Os norte-americanos da Apollo Management International estão decididos a entrar no mercado segurador português. Depois de terem perdido a aquisição da líder Caixa Seguros - Fidelidade, Multicare e Cares - para os chineses da Fosun, a Apollo aposta tudo para ficar com os seguros do grupo Espírito Santo, que têm a segunda maior quota do mercado. E tudo, é mesmo tudo.

Apesar de o grupo Espírito Santo ter apenas um caderno de venda da Tranquilidade, o Dinheiro Vivo sabe que o fundo de private equity norte-americano fez uma oferta que inclui não só a Tranquilidade (detida a 100% pelo Espírito Santo Financial Group), como a BES Vida e a BES Seguros (ambas detidas pelo BES).

O objetivo da Apollo é agregar os seguros do grupo Espírito Santo numa só marca: Tranquilidade.

O Dinheiro Vivo sabe ainda que proposta da Apollo contempla, à semelhança do que propuseram na Fidelidade, que o BES tenha um contrato de bancassurance para continuar a distribuir os produtos seguradores aos balcões do banco presidido por Ricardo Salgado. Além disso, prevê que o BES possa ficar com uma participação de até 9,9% na seguradora para conter o impacto de Basileia III nos rácios do banco.

Com Basileia III, a detenção de participações em seguradoras é mais penalizadora para os rácios de capital dos bancos. Enquanto em Basileia II as deduções da exposição à atividade seguradora incidiam sobre todo o capital; nas regras de Basileia III os rácios core tier 1 e tier 1 são individualmente afetados.

Caso a venda da totalidade dos seguros do grupo Espírito Santo à Apollo Management International se concretize, os americanos ficam com mais de 20% do mercado segurador, passando a ser o segundo player do sector, logo atrás da Fosun que comprou a Caixa Seguros (e que representa cerca de um terço do mercado).

Em Portugal, no Ramo Não Vida, a Tranquilidade ocupa a segunda posição com uma quota de mercado de 8,3%, logo a seguir à Fidelidade (24,9%), segundo os dados do Instituto de Seguros de Portugal (ISP), referentes a 2013. Ainda neste ramo, a BES Seguros tem 1,8% de quota. Já no Ramo Vida, a BES Vida é a segunda maior seguradora com 21,6% do mercado, atrás da Fidelidade (27,2%).

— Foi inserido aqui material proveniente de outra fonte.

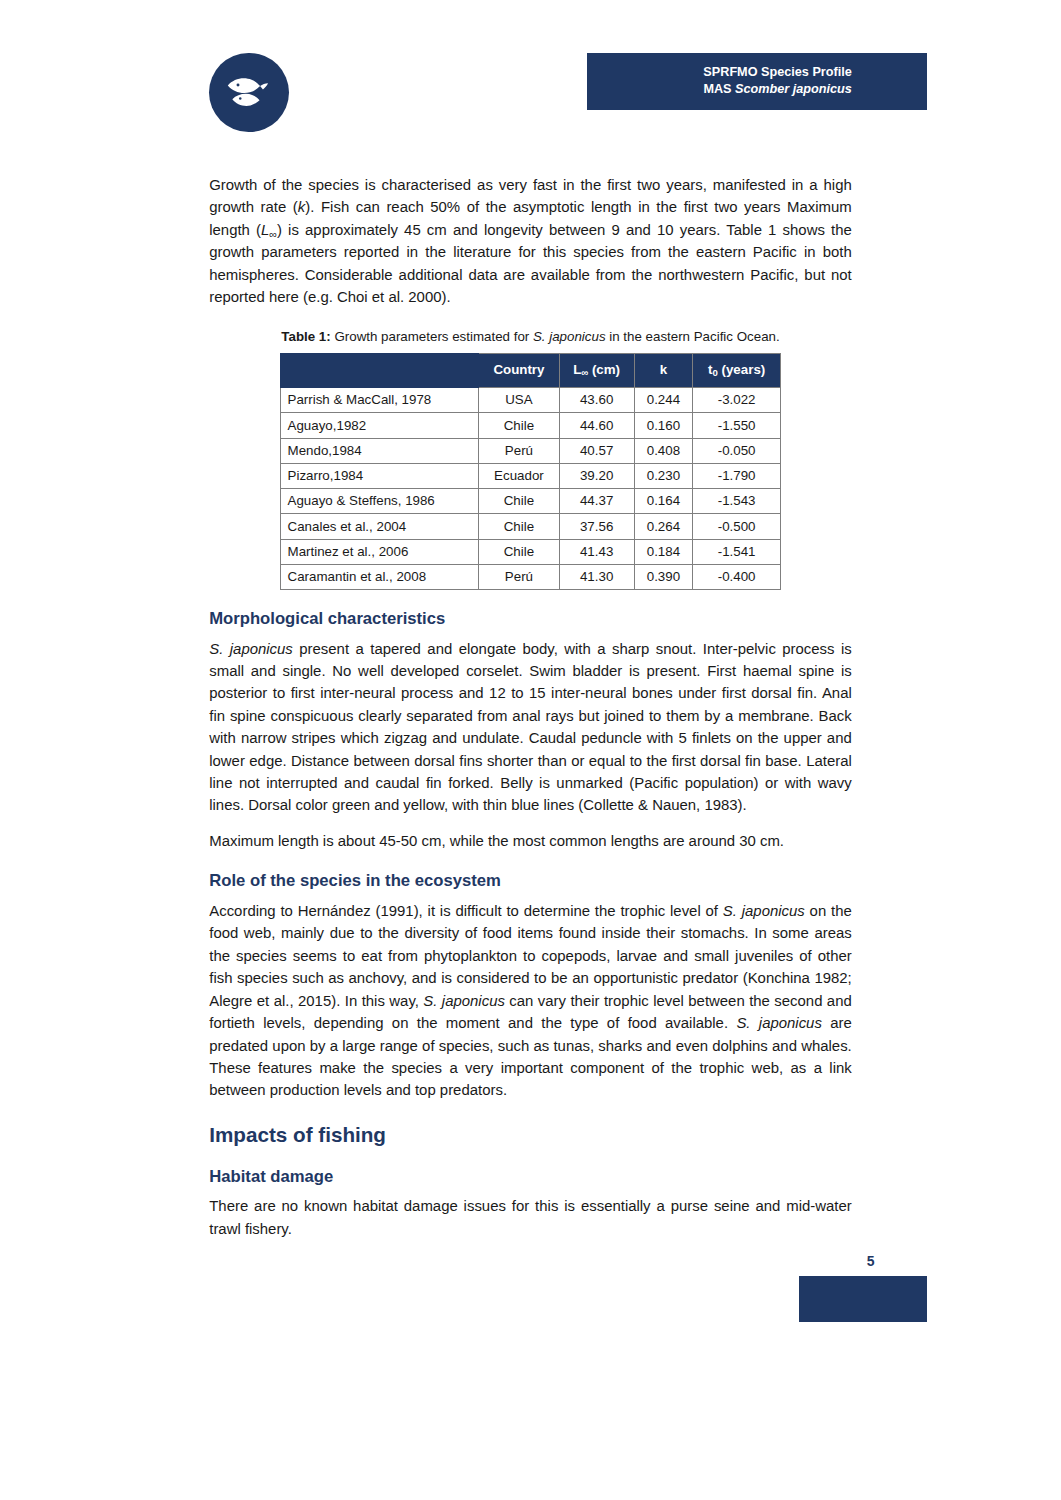SPRFMO Species Profile
MAS Scomber japonicus
Growth of the species is characterised as very fast in the first two years, manifested in a high growth rate (k). Fish can reach 50% of the asymptotic length in the first two years Maximum length (L∞) is approximately 45 cm and longevity between 9 and 10 years. Table 1 shows the growth parameters reported in the literature for this species from the eastern Pacific in both hemispheres. Considerable additional data are available from the northwestern Pacific, but not reported here (e.g. Choi et al. 2000).
Table 1: Growth parameters estimated for S. japonicus in the eastern Pacific Ocean.
| | Country | L ∞ (cm) | k | t 0 (years) |
| --- | --- | --- | --- | --- |
| Parrish & MacCall, 1978 | USA | 43.60 | 0.244 | -3.022 |
| Aguayo,1982 | Chile | 44.60 | 0.160 | -1.550 |
| Mendo,1984 | Perú | 40.57 | 0.408 | -0.050 |
| Pizarro,1984 | Ecuador | 39.20 | 0.230 | -1.790 |
| Aguayo & Steffens, 1986 | Chile | 44.37 | 0.164 | -1.543 |
| Canales et al., 2004 | Chile | 37.56 | 0.264 | -0.500 |
| Martinez et al., 2006 | Chile | 41.43 | 0.184 | -1.541 |
| Caramantin et al., 2008 | Perú | 41.30 | 0.390 | -0.400 |
Morphological characteristics
S. japonicus present a tapered and elongate body, with a sharp snout. Inter-pelvic process is small and single. No well developed corselet. Swim bladder is present. First haemal spine is posterior to first inter-neural process and 12 to 15 inter-neural bones under first dorsal fin. Anal fin spine conspicuous clearly separated from anal rays but joined to them by a membrane. Back with narrow stripes which zigzag and undulate. Caudal peduncle with 5 finlets on the upper and lower edge. Distance between dorsal fins shorter than or equal to the first dorsal fin base. Lateral line not interrupted and caudal fin forked. Belly is unmarked (Pacific population) or with wavy lines. Dorsal color green and yellow, with thin blue lines (Collette & Nauen, 1983).
Maximum length is about 45-50 cm, while the most common lengths are around 30 cm.
Role of the species in the ecosystem
According to Hernández (1991), it is difficult to determine the trophic level of S. japonicus on the food web, mainly due to the diversity of food items found inside their stomachs. In some areas the species seems to eat from phytoplankton to copepods, larvae and small juveniles of other fish species such as anchovy, and is considered to be an opportunistic predator (Konchina 1982; Alegre et al., 2015). In this way, S. japonicus can vary their trophic level between the second and fortieth levels, depending on the moment and the type of food available. S. japonicus are predated upon by a large range of species, such as tunas, sharks and even dolphins and whales. These features make the species a very important component of the trophic web, as a link between production levels and top predators.
Impacts of fishing
Habitat damage
There are no known habitat damage issues for this is essentially a purse seine and mid-water trawl fishery.
5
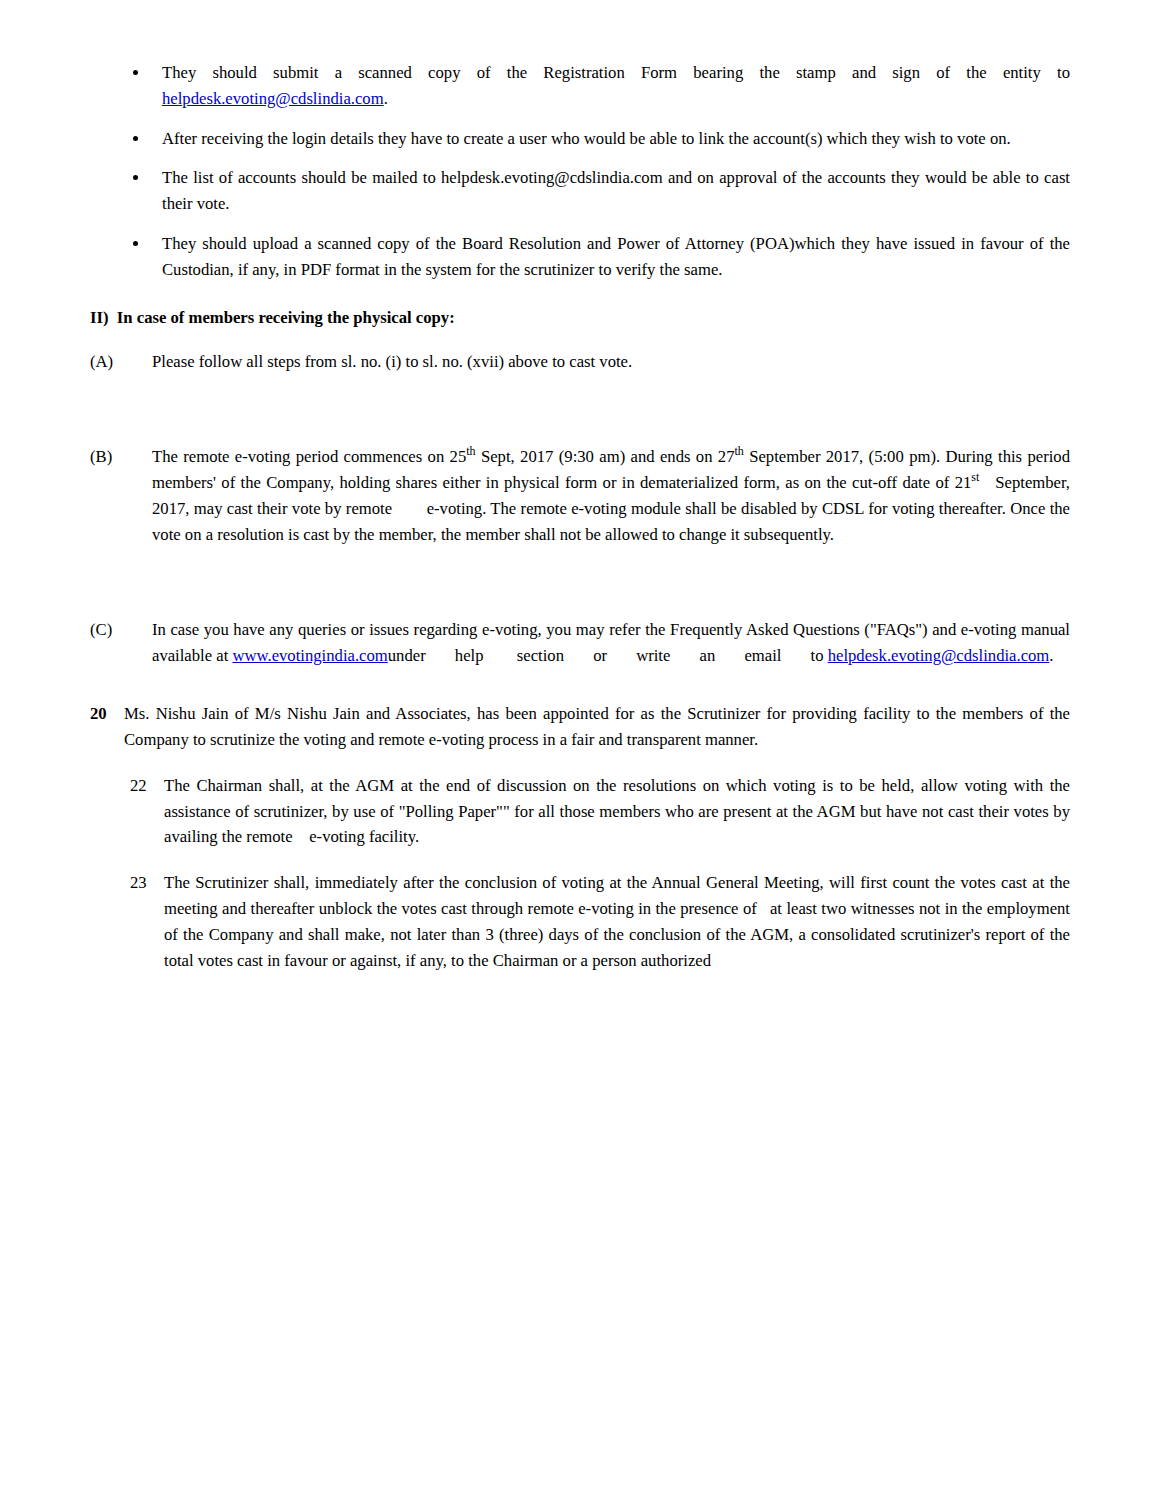They should submit a scanned copy of the Registration Form bearing the stamp and sign of the entity to helpdesk.evoting@cdslindia.com.
After receiving the login details they have to create a user who would be able to link the account(s) which they wish to vote on.
The list of accounts should be mailed to helpdesk.evoting@cdslindia.com and on approval of the accounts they would be able to cast their vote.
They should upload a scanned copy of the Board Resolution and Power of Attorney (POA)which they have issued in favour of the Custodian, if any, in PDF format in the system for the scrutinizer to verify the same.
II) In case of members receiving the physical copy:
| (A) | Please follow all steps from sl. no. (i) to sl. no. (xvii) above to cast vote. |
| (B) | The remote e-voting period commences on 25 th Sept, 2017 (9:30 am) and ends on 27 th September 2017, (5:00 pm). During this period members' of the Company, holding shares either in physical form or in dematerialized form, as on the cut-off date of 21 st September, 2017, may cast their vote by remote e-voting. The remote e-voting module shall be disabled by CDSL for voting thereafter. Once the vote on a resolution is cast by the member, the member shall not be allowed to change it subsequently. |
| (C) | In case you have any queries or issues regarding e-voting, you may refer the Frequently Asked Questions ("FAQs") and e-voting manual available at www.evotingindia.com under help section or write an email to helpdesk.evoting@cdslindia.com . |
| 20 | Ms. Nishu Jain of M/s Nishu Jain and Associates, has been appointed for as the Scrutinizer for providing facility to the members of the Company to scrutinize the voting and remote e-voting process in a fair and transparent manner. |
| 22 | The Chairman shall, at the AGM at the end of discussion on the resolutions on which voting is to be held, allow voting with the assistance of scrutinizer, by use of "Polling Paper"" for all those members who are present at the AGM but have not cast their votes by availing the remote e-voting facility. |
| 23 | The Scrutinizer shall, immediately after the conclusion of voting at the Annual General Meeting, will first count the votes cast at the meeting and thereafter unblock the votes cast through remote e-voting in the presence of at least two witnesses not in the employment of the Company and shall make, not later than 3 (three) days of the conclusion of the AGM, a consolidated scrutinizer's report of the total votes cast in favour or against, if any, to the Chairman or a person authorized |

Depois da passagem de um terço dos seguros para as mãos dos chineses, a venda das seguradoras do grupo Espírito Santo ao americanos, colocaria a maioria do mercado na mão de estrangeiros.

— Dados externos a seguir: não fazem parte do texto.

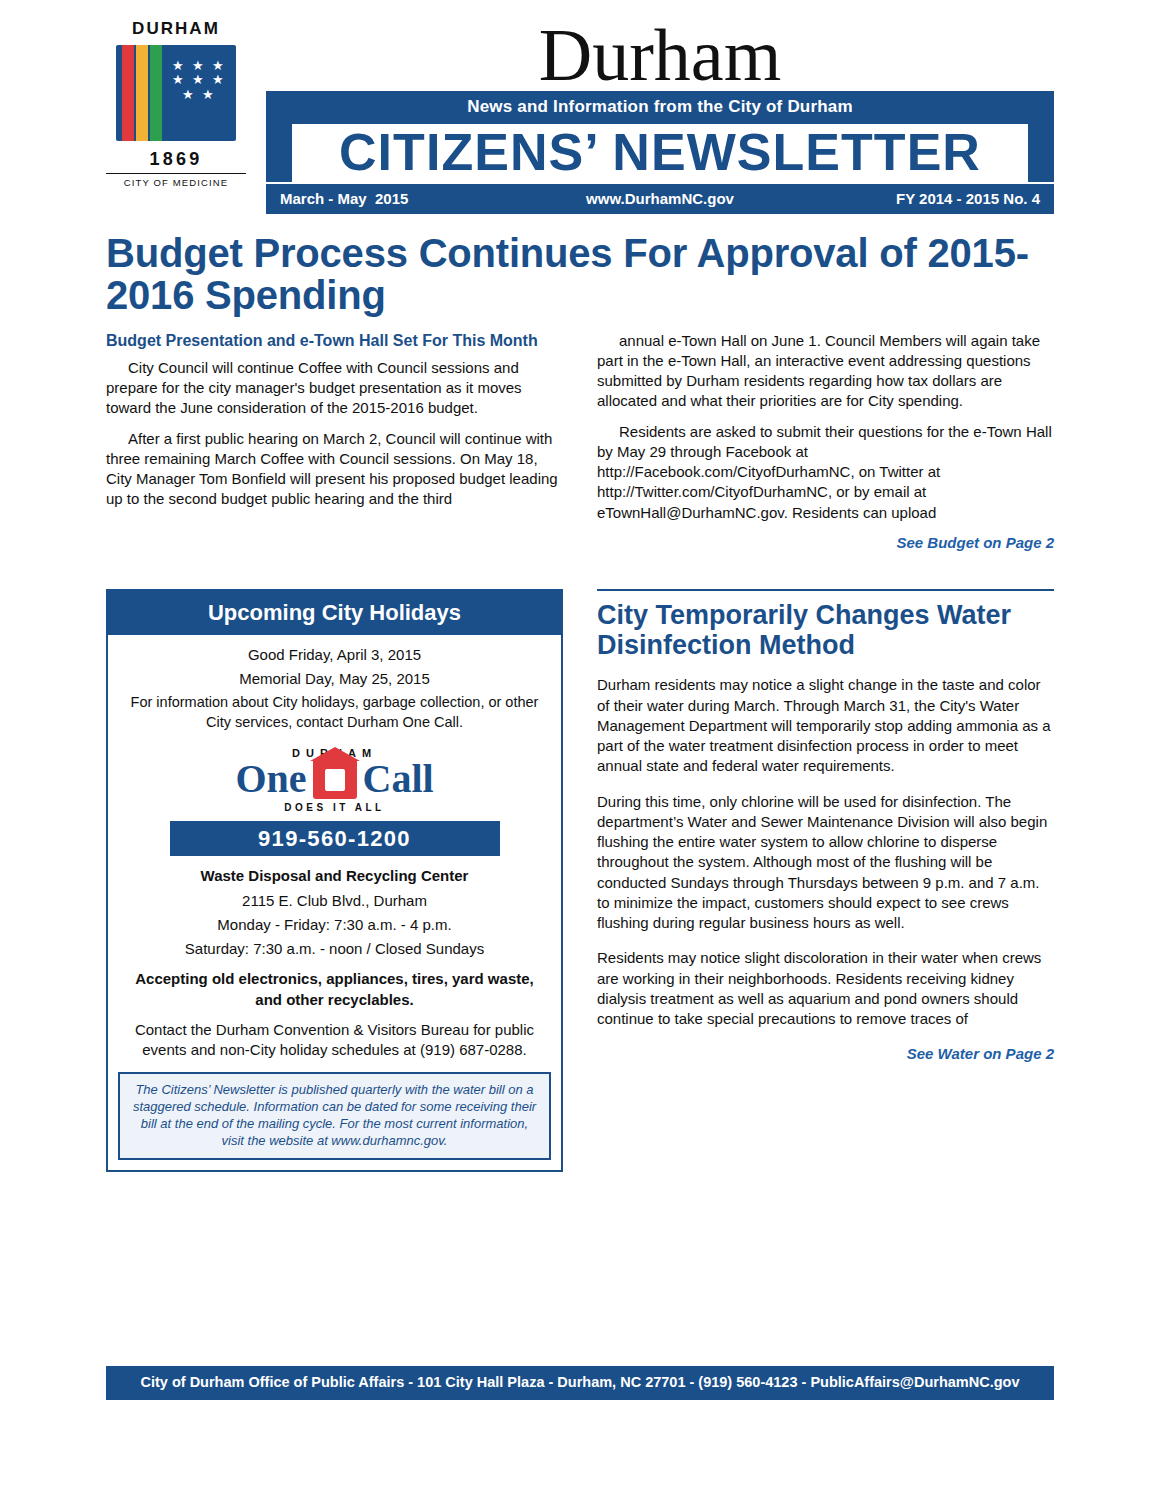DURHAM
★ ★ ★
★ ★ ★
★ ★
1869
CITY OF MEDICINE
Durham
News and Information from the City of Durham
CITIZENS’ NEWSLETTER
March - May 2015 www.DurhamNC.gov FY 2014 - 2015 No. 4
Budget Process Continues For Approval of 2015-2016 Spending
Budget Presentation and e-Town Hall Set For This Month
City Council will continue Coffee with Council sessions and prepare for the city manager's budget presentation as it moves toward the June consideration of the 2015-2016 budget.
After a first public hearing on March 2, Council will continue with three remaining March Coffee with Council sessions. On May 18, City Manager Tom Bonfield will present his proposed budget leading up to the second budget public hearing and the third
annual e-Town Hall on June 1. Council Members will again take part in the e-Town Hall, an interactive event addressing questions submitted by Durham residents regarding how tax dollars are allocated and what their priorities are for City spending.
Residents are asked to submit their questions for the e-Town Hall by May 29 through Facebook at http://Facebook.com/CityofDurhamNC, on Twitter at http://Twitter.com/CityofDurhamNC, or by email at eTownHall@DurhamNC.gov. Residents can upload
See Budget on Page 2
Upcoming City Holidays
Good Friday, April 3, 2015
Memorial Day, May 25, 2015
For information about City holidays, garbage collection, or other City services, contact Durham One Call.
DURHAM
One Call
DOES IT ALL
919-560-1200
Waste Disposal and Recycling Center
2115 E. Club Blvd., Durham
Monday - Friday: 7:30 a.m. - 4 p.m.
Saturday: 7:30 a.m. - noon / Closed Sundays
Accepting old electronics, appliances, tires, yard waste, and other recyclables.
Contact the Durham Convention & Visitors Bureau for public events and non-City holiday schedules at (919) 687-0288.
The Citizens’ Newsletter is published quarterly with the water bill on a staggered schedule. Information can be dated for some receiving their bill at the end of the mailing cycle. For the most current information, visit the website at www.durhamnc.gov.
City Temporarily Changes Water Disinfection Method
Durham residents may notice a slight change in the taste and color of their water during March. Through March 31, the City's Water Management Department will temporarily stop adding ammonia as a part of the water treatment disinfection process in order to meet annual state and federal water requirements.
During this time, only chlorine will be used for disinfection. The department’s Water and Sewer Maintenance Division will also begin flushing the entire water system to allow chlorine to disperse throughout the system. Although most of the flushing will be conducted Sundays through Thursdays between 9 p.m. and 7 a.m. to minimize the impact, customers should expect to see crews flushing during regular business hours as well.
Residents may notice slight discoloration in their water when crews are working in their neighborhoods. Residents receiving kidney dialysis treatment as well as aquarium and pond owners should continue to take special precautions to remove traces of
See Water on Page 2
City of Durham Office of Public Affairs - 101 City Hall Plaza - Durham, NC 27701 - (919) 560-4123 - PublicAffairs@DurhamNC.gov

A atividade seguradora tem vindo a recuperar. Só no primeiro trimestre, registou um crescimento de 23,5%, com a produção global de seguro direto a atingir 3,4 mil milhões de euros, segundo o ISP.

Apollo também quer os Hotéis Tivoli

O interesse dos norte-americanos em Portugal já tinha sido manifestado no final do ano passado pelo senior managing director da Apollo.

Numa conferência, nos EUA, Marc Rowan afirmou que "Espanha é um mercado muito interessante e provavelmente apenas ultrapassado em interesse por Portugal". E reforçou: "Não me surpreende que possamos fazer fortíssimos investimentos em Portugal."

Na altura, Marc Rowan admitiu que os norte-americanos estavam interessados em investir em várias áreas em Portugal. O Dinheiro Vivo sabe que a Apollo está a olhar para todos os ativos que o Grupo Espírito Santo tem à venda, incluindo os Hotéis Tivoli.

Tal como o Dinheiro Vivo já tinha noticiado esta semana, o grupo já recebeu quatro propostas pela sua cadeia de hotéis Tivoli Hotels & Resort e espera, com esta operação de venda, encaixar cerca de 200 milhões de euros.

As ofertas foram de investidores ingleses e norte-americanos, tanto de fundos de "private equity" como de grandes grupos hoteleiros internacionais. Uma das ofertas foi feita por um consórcio entre um grupo internacional e um parceiro português, que tudo aponta para que seja o Grupo Pestana.